• **PROMPT**
What are the lines of the listing below, word for word, from the first down to the one that contains "left shoulder: (238, 266)"?
══════════════════════════════
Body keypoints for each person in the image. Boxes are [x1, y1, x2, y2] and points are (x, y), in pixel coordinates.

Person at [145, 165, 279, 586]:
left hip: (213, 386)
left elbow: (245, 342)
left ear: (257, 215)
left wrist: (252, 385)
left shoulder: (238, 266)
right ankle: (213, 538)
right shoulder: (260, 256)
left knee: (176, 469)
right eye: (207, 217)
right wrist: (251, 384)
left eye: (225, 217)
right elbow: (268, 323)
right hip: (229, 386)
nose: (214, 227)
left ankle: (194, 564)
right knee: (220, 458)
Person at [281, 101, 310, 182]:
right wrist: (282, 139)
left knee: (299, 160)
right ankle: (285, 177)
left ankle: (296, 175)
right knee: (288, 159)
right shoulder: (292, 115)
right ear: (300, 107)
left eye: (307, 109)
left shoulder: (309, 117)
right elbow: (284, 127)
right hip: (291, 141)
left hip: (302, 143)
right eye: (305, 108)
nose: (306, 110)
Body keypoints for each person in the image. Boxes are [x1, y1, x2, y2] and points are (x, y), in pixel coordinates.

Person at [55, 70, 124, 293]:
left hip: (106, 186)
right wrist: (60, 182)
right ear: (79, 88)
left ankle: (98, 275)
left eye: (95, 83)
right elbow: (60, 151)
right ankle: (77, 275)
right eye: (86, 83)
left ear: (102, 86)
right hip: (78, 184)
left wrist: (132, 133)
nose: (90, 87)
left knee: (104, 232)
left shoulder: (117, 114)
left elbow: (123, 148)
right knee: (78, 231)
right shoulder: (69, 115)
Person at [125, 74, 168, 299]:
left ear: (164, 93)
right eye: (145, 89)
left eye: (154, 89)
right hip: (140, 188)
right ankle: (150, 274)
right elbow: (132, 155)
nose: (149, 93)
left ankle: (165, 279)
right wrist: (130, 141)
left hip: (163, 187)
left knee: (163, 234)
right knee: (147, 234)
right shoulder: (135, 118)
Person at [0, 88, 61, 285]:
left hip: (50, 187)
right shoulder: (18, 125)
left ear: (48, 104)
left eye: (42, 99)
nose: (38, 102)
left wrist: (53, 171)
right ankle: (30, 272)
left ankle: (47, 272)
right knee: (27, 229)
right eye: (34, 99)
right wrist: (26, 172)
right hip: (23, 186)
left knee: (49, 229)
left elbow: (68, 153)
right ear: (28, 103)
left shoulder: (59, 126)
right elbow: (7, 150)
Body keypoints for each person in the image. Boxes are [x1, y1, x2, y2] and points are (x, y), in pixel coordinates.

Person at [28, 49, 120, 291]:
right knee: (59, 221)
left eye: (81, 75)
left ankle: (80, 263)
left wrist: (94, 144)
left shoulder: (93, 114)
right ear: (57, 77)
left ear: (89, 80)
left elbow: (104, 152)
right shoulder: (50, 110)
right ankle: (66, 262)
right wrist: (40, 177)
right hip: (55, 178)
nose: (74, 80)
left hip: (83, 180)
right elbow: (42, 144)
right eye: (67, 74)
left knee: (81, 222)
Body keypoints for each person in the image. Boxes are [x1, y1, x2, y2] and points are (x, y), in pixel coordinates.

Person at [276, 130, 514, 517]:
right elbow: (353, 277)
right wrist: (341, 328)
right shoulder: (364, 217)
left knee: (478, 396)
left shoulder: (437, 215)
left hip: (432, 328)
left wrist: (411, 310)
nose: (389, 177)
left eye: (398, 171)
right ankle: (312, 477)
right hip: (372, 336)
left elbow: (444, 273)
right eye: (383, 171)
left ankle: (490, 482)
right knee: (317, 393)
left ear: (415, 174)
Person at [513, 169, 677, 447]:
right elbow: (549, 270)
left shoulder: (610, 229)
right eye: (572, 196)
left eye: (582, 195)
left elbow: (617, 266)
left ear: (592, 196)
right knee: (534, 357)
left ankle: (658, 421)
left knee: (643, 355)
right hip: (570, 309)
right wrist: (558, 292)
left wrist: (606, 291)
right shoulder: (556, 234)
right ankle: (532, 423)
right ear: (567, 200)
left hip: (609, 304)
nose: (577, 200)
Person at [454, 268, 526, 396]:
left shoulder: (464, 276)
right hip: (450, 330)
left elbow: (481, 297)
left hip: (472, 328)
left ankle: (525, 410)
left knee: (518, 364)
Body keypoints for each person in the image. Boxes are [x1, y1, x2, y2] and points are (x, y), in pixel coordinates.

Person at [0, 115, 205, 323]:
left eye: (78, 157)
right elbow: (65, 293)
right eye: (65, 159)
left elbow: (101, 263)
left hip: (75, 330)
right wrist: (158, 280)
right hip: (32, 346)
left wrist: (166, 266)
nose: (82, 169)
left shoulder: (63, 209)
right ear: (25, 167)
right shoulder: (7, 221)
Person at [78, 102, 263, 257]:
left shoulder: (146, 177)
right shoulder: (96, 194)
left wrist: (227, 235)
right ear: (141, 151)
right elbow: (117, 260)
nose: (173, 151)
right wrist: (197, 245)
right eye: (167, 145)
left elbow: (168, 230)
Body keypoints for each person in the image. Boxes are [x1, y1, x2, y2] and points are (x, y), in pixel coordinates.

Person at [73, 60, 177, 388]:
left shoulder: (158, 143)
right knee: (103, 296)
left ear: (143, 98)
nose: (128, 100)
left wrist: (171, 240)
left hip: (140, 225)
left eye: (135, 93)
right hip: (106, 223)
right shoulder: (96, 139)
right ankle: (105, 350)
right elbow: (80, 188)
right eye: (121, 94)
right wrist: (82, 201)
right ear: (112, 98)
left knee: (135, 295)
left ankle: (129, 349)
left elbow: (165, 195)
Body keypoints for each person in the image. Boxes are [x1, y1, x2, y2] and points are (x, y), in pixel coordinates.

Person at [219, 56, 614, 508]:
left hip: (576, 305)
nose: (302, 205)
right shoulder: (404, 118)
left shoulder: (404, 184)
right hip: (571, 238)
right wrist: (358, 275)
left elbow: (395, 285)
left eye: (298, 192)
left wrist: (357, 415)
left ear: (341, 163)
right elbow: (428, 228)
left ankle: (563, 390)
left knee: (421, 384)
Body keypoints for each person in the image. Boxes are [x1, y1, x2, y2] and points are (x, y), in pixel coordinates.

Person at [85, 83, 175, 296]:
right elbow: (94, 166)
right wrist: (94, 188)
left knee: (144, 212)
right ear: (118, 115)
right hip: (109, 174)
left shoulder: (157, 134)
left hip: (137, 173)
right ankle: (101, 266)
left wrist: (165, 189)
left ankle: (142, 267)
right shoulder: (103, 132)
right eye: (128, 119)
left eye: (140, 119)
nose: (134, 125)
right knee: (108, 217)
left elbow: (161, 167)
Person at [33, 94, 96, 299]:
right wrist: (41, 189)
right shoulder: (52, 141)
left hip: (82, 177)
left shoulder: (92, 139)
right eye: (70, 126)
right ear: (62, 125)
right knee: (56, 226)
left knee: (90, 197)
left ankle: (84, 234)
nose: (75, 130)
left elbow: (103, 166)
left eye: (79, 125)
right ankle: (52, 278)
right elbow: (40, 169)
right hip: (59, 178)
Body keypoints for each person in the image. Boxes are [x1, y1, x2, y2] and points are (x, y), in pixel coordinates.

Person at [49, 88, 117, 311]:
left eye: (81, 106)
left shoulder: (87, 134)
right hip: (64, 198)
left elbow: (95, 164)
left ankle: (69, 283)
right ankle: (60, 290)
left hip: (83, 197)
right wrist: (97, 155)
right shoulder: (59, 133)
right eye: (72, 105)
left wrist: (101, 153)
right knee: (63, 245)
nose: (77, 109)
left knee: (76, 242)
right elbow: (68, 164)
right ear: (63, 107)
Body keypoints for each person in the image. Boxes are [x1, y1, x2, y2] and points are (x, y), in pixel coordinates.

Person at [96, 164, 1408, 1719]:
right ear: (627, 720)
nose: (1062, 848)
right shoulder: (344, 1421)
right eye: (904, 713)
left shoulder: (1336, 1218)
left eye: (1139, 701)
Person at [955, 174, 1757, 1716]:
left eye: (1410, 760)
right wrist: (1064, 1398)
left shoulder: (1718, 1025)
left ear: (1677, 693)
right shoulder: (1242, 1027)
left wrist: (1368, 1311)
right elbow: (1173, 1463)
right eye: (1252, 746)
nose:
══════════════════════════════
• **REPLY**
Body keypoints for each person in the image. Boxes are [x1, y1, x2, y2] and points are (x, y), in pixel coordinates.

Person at [145, 165, 279, 586]:
left hip: (213, 386)
left elbow: (245, 342)
left ear: (257, 215)
left wrist: (252, 385)
left shoulder: (238, 266)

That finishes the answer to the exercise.